Besonders unter Druck geraten Unternehmen aus den Bereichen Luftfahrt, Tourismus und Logistik, da der Luftraum über dem Mittleren Osten großflächig gesperrt wurde. Ein Lichtblick – so zynisch es klingt – sind Rüstungsaktien. Werte wie Rheinmetall oder Lockheed Martin könnten entgegen dem Trend zulegen, da die Welt nun mit einer langanhaltenden militärischen Auseinandersetzung rechnet. Investoren werden versuchen, ihre Portfolios durch defensive Titel zu schützen, doch der allgemeine Verkaufsdruck wird dominieren.

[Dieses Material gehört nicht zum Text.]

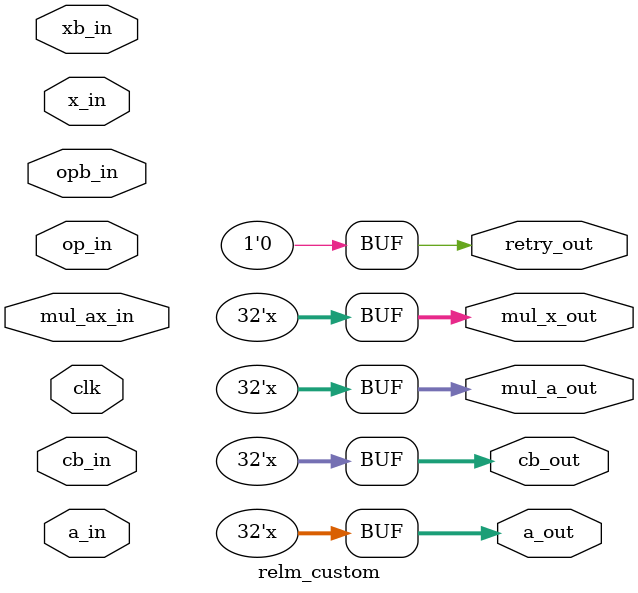
<source format=v>
module relm_custom(clk, op_in, a_in, cb_in, x_in, xb_in, opb_in, mul_ax_in, mul_a_out, mul_x_out, a_out, cb_out, retry_out);
	parameter WD = 32;
	parameter WOP = 5;
	parameter WC = 0;
	input clk;
	input [WOP-1:0] op_in;
	input [WD-1:0] a_in;
	input [WC+WD-1:0] cb_in;
	input [WD-1:0] x_in;
	input [WD-1:0] xb_in;
	input opb_in;
	input [WD*2-1:0] mul_ax_in;
	output [WD-1:0] mul_a_out;
	assign mul_a_out = {WD{1'bx}};
	output [WD-1:0] mul_x_out;
	assign mul_x_out = {WD{1'bx}};
	output [WD-1:0] a_out;
	assign a_out = {WD{1'bx}};
	output [WC+WD-1:0] cb_out;
	assign cb_out = {WC+WD{1'bx}};
	output retry_out;
	assign retry_out = 0;
endmodule

</source>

Gold: Der ultimative Hafen in der Brandung
Gold hat bereits am späten Freitagabend auf die ersten Gerüchte über Spannungen im Iran reagiert und notierte bei etwa 5.231 USD. Mit dem tatsächlichen Ausbruch der Kämpfe ist der Weg für ein neues Allzeithoch frei. Analysten halten es für möglich, dass die Marke von 5.500 USD oder sogar 5.600 USD direkt zum Handelsauftakt am Montag attackiert wird.
In Zeiten, in denen eine direkte Konfrontation von Großmächten droht, gibt es kein sichereres Asset als Gold. Es fungiert nicht nur als Schutz gegen geopolitische Instabilität, sondern auch als Absicherung gegen die drohende Inflation, die durch explodierende Energiekosten angeheizt wird.
Silber: Das „Gold des kleinen Mannes“ zieht mit hoher Volatilität nach
Silber folgt traditionell dem Goldpreis, reagiert jedoch oft deutlich volatiler. Nachdem der Silberpreis am Freitag bereits über die Marke von 93 USD gestiegen ist, könnte die Eskalation im Iran das Edelmetall in Richtung der 100-Dollar-Marke katapultieren.
Zwar ist Silber auch ein Industriemetall, dessen Nachfrage bei einer wirtschaftlichen Abkühlung sinken könnte, doch im Moment überwiegt der monetäre Aspekt. Die Angst vor einer Ausweitung des Konflikts auf die gesamte Region treibt Anleger in alles, was glänzt und einen inneren Wert besitzt.
Öl: Die Straße von Hormus als Nadelöhr der Weltwirtschaft
Der kritischste Sektor ist zweifellos der Ölmarkt. Der Iran hat bereits in der Vergangenheit gedroht, die Straße von Hormus zu blockieren – das Nadelöhr, durch das etwa 20 % des weltweiten Öls transportiert werden. Sollte es dort zu Behinderungen oder Angriffen auf Tanker kommen, ist ein Preissprung von 10 bis 20 USD pro Barrel innerhalb weniger Stunden realistisch.
Bereits am Freitag stiegen die Preise deutlich an. Am Montag könnte Brent-Öl die psychologisch wichtige Marke von 100 USD (oder je nach Sorte deutlich mehr) durchbrechen. Ein dauerhaft hoher Ölpreis würde die globale Konjunktur massiv bremsen und die Inflation weltweit weiter anheizen, was die Zentralbanken in eine fast unlösbare Zwickmühle bringt.
Fazit für Anleger

Der Angriff auf den Iran verändert die Spielregeln an der Börse von Grund auf. Der Montag wird von Volatilität geprägt sein. Während Edelmetalle und Öl von der Angst profitieren, müssen Aktienanleger mit Turbulenzen rechnen. Ruhe bewahren ist das Gebot der Stunde, auch wenn die Kurse Achterbahn fahren.